高慢で自己中心的なTVの人気予報官フィルは、"聖燭節"の取材のためペンシルバニア州パンクスタウニーを訪れる。無事に取材を済ませたフィルであったが、吹雪が町を直撃し、足止めを喰ってしまう。しかし、その翌朝フィルが目覚めてみると昨日と同じ"聖燭節"のお祭が行われ、その翌日も・・・・・・。

フィルは気が付くと反復する一日に閉じ込められていた。同じ日が繰り返されるわけだから、事前に失敗することも分かるし、女の人を口説きなおすことも可能だ。だけれど、ある女の人だけは頑張っても口説き落とすことができない。それがきっかけとなり、繰り返される同じ日の中で、自己中心的なフィルは人間的に成長していく。 コメディ映画としても楽しめて、フィルがやけになって暴走するシーンとか、フィルの冗談がとにかく面白い。
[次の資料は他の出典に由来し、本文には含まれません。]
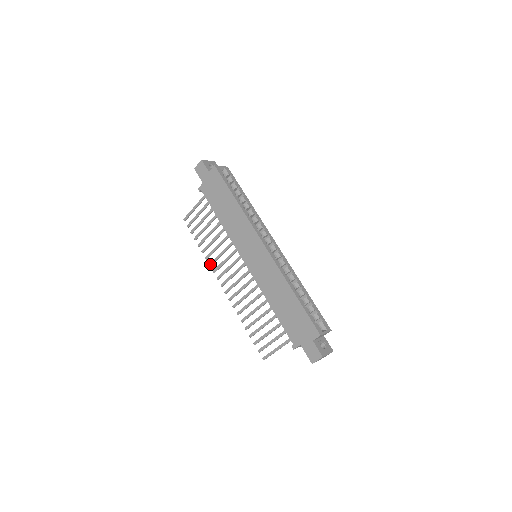
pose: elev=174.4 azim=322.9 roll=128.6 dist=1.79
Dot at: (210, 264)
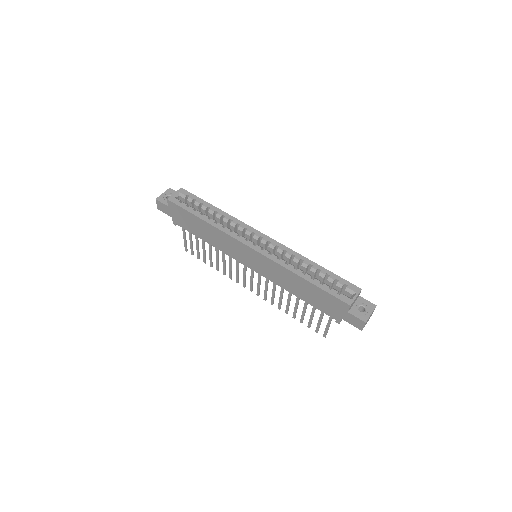
Dot at: (230, 278)
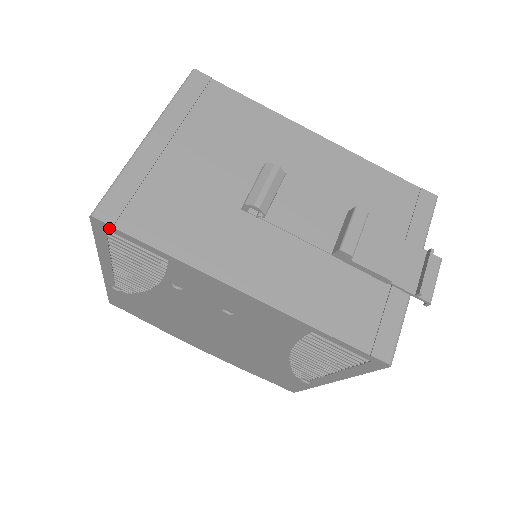
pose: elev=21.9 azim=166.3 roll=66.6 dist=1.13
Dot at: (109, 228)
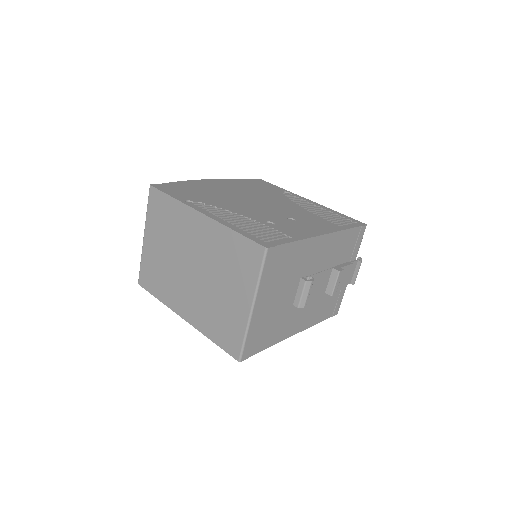
Dot at: occluded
古い映画だけれど、色あせない面白さがある。

 

 

ミスター・ノーバディ 

2092年、世の中は、化学の力で細胞が永久再生される不死の世界となっていた。永久再生化をほどこしていない唯一の死ぬことのできる人間であるニモは、118歳の誕生日を目前にしていた。そんなとき、1人の新聞記者がやってきてニモに質問をする。「人間が“不死”となる前の世界は?」ニモは、少しずつ過去をさかのぼっていく――。 
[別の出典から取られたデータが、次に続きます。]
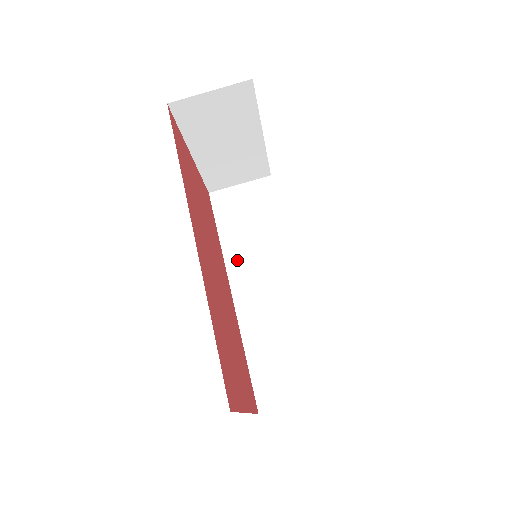
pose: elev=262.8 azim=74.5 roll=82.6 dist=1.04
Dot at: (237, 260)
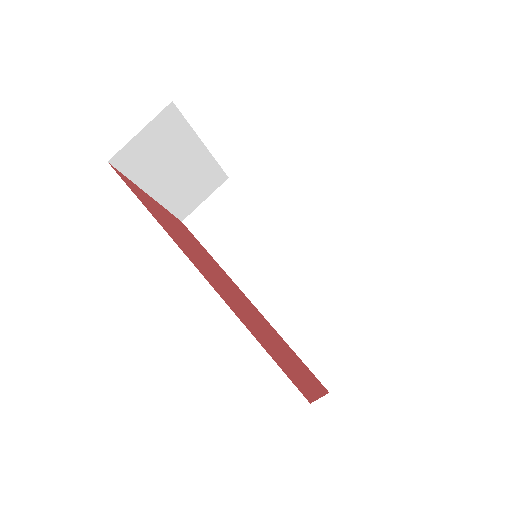
Dot at: (239, 268)
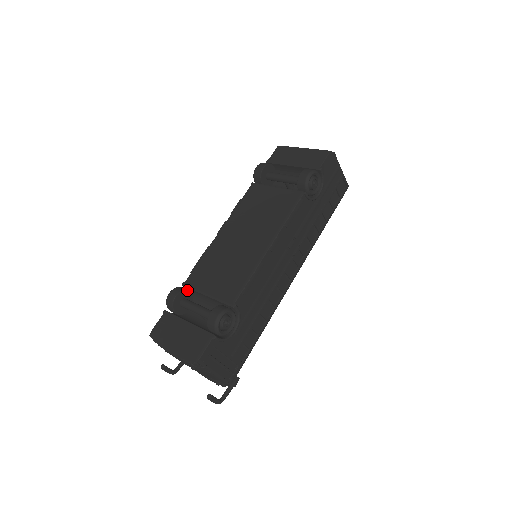
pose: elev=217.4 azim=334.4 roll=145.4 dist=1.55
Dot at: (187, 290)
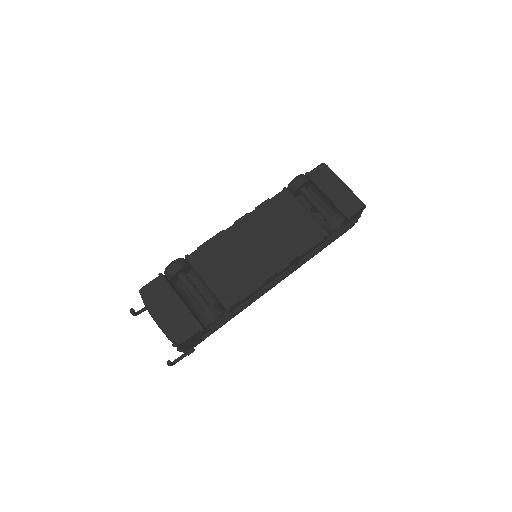
Dot at: (189, 266)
 人生の全ての選択肢を選べたら…そんな途方もない考えを実現させたのがこの『ミスター・ノーバディ』という映画だ。主人公のニモは様々に分岐した人生を語りだす。母親についていったら、父親についていったら、三人の女性から誰を選ぶか。普通の人には不可能であるすべての選択肢を選んだ複数形の人生が幻想的な美しい描写で描かれる。複数の人生が描かれるため、混乱すると思いきや、主人公の髪型や服装、映像の雰囲気でうまく作り分けられている。一体ニモはどの人生を選んだのか?逆にニモはすべての選択肢を選ばなかったのか?この映画は本当に傑作だと思う!この映画を観ていると、どの選択肢にも同等の価値があり、悩んだ末の決断なのだから後悔する必要はないことに気づく。自分は今の選択肢を選び抜いた。選んだ選択には選ばれなかった選択の分の可能性の重さがあるのだ。